Закончив осмотр, ветеринар вынул из шкафчика пузырек с какими-то каплями, объяснил, как их давать, и сказал:
— Болезнь старости… Сердце пошаливает. И вообще — кот ваш совсем одряхлел… Тут помочь трудно.
Больше Варвара Петровна Марсика к ветеринару не носила. Капли не помогли. Марсик промучался еще несколько недель и как-то по утру Варвара Петровна нашла его на подстилке мертвым. Он лежал, вытянув лапки, со стеклянными зелеными глазами и полураскрытым, оскаленным ртом.
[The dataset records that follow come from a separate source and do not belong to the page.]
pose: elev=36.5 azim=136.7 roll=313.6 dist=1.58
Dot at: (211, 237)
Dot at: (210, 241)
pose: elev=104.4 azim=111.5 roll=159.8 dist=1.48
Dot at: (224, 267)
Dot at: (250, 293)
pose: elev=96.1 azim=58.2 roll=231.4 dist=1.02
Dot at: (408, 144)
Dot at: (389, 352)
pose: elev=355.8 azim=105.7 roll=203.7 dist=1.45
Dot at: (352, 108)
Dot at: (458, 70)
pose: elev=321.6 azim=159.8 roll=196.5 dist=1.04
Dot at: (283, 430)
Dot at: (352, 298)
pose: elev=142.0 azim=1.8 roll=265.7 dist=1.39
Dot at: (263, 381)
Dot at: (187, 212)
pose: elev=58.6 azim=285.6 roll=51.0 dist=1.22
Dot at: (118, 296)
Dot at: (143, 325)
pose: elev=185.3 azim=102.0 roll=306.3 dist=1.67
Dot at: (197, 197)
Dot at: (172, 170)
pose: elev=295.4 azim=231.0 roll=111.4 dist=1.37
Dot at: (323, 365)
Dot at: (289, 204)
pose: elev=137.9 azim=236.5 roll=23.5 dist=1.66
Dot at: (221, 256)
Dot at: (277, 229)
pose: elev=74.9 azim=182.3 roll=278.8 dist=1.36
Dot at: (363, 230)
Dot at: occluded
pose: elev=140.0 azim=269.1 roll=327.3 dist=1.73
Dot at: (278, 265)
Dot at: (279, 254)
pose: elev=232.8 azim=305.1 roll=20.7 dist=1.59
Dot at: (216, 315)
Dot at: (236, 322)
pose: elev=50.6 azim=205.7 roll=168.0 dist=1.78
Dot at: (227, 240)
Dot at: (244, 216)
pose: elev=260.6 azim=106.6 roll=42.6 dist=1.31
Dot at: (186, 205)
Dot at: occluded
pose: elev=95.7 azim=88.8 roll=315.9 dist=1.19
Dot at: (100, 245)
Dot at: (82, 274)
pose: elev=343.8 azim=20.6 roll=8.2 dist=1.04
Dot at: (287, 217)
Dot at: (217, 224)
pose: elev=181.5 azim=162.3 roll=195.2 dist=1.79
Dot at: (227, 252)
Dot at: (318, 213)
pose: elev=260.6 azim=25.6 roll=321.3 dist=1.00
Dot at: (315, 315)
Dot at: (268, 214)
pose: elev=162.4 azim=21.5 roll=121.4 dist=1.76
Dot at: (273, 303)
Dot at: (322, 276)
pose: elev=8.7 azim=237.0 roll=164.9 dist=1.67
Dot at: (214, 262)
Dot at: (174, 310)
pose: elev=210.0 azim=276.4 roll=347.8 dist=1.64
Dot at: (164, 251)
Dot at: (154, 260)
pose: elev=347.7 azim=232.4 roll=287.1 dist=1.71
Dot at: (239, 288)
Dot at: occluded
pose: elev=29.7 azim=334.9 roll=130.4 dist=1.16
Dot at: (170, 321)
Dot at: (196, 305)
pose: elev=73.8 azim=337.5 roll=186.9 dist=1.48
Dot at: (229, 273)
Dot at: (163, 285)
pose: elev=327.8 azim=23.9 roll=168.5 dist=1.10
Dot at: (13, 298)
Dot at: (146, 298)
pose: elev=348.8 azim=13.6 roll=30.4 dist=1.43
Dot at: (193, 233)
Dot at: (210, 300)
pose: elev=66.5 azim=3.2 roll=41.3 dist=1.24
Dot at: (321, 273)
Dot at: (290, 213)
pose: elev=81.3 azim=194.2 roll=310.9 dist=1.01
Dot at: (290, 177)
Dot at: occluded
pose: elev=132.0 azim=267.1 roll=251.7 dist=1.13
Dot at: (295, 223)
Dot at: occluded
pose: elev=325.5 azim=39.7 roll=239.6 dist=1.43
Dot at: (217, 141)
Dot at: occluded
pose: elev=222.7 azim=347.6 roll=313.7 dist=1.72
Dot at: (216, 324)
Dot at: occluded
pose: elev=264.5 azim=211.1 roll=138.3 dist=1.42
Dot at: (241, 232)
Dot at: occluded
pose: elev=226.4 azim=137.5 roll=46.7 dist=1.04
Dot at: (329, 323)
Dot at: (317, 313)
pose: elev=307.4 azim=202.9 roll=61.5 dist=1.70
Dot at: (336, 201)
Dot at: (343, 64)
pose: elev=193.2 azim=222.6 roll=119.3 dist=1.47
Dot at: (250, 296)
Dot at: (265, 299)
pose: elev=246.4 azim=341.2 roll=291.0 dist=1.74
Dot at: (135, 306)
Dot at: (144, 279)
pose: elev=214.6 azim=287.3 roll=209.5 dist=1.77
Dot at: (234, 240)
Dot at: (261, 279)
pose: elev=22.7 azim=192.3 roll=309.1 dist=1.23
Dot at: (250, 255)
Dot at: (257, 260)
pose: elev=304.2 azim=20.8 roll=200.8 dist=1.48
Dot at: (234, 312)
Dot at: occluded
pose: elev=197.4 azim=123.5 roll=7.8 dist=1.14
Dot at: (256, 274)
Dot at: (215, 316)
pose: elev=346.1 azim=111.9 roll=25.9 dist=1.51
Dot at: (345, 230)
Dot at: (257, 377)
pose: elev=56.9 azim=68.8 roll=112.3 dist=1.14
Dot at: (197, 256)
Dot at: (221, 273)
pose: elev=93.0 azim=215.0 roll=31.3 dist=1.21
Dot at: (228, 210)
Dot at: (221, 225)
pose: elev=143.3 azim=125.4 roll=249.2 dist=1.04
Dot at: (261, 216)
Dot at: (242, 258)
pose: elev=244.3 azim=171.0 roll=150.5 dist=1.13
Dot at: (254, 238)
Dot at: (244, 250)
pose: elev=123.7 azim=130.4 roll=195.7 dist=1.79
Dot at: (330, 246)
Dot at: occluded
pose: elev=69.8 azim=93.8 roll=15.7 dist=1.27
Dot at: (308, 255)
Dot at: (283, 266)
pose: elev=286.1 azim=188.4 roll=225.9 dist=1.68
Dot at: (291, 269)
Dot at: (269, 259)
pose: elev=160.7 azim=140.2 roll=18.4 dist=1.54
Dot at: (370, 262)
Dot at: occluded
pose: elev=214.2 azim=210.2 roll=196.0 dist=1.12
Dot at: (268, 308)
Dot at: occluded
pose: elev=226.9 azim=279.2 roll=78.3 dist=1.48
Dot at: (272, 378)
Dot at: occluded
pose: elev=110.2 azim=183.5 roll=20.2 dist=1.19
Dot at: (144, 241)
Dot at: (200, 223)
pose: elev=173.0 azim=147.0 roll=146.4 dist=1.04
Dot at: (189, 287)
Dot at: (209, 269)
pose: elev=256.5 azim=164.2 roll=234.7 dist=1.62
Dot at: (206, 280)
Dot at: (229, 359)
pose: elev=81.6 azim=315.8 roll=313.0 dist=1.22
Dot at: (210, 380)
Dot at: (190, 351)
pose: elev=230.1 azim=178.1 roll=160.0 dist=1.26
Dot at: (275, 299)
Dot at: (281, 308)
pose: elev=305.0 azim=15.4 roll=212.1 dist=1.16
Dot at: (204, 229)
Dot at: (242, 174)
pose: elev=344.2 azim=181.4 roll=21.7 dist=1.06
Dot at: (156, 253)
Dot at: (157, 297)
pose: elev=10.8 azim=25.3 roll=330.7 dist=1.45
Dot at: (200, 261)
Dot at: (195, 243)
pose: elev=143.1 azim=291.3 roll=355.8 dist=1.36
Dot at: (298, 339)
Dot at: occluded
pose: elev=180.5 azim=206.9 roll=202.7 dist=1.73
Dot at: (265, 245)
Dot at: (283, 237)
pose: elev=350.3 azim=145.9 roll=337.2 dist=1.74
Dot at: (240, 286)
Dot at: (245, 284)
Это было так страшно, что Варвара Петровна заплакала.
* * *Кота нужно было с честью похоронить, — он был близким существом, другом, и Варвара Петровна содрогалась при мысли, что бедного ее Марсика можно просто выбросить в мусорное ведро. Это было бы жестоко и оскорбительно, этого она не могла себе позволить.
Под Нью-Йорком у нее был летний домик, купленный случайно, в хорошее время. Сада не существовало, но перед домом был клочек земли, — американский стриженный газон и несколько кустов жасмина. Под одним из этих кустов она и решила похоронить Марсика.
Все это было ужасно грустно. Она достала пустую картонку, наполнила ее внутри папиросной бумагой и уложила Марсика. Картонку завернула в белую бумагу и перевязала широким синим бантом, который нашла в шкатулке, — бант тоже сохранился от лучших времен.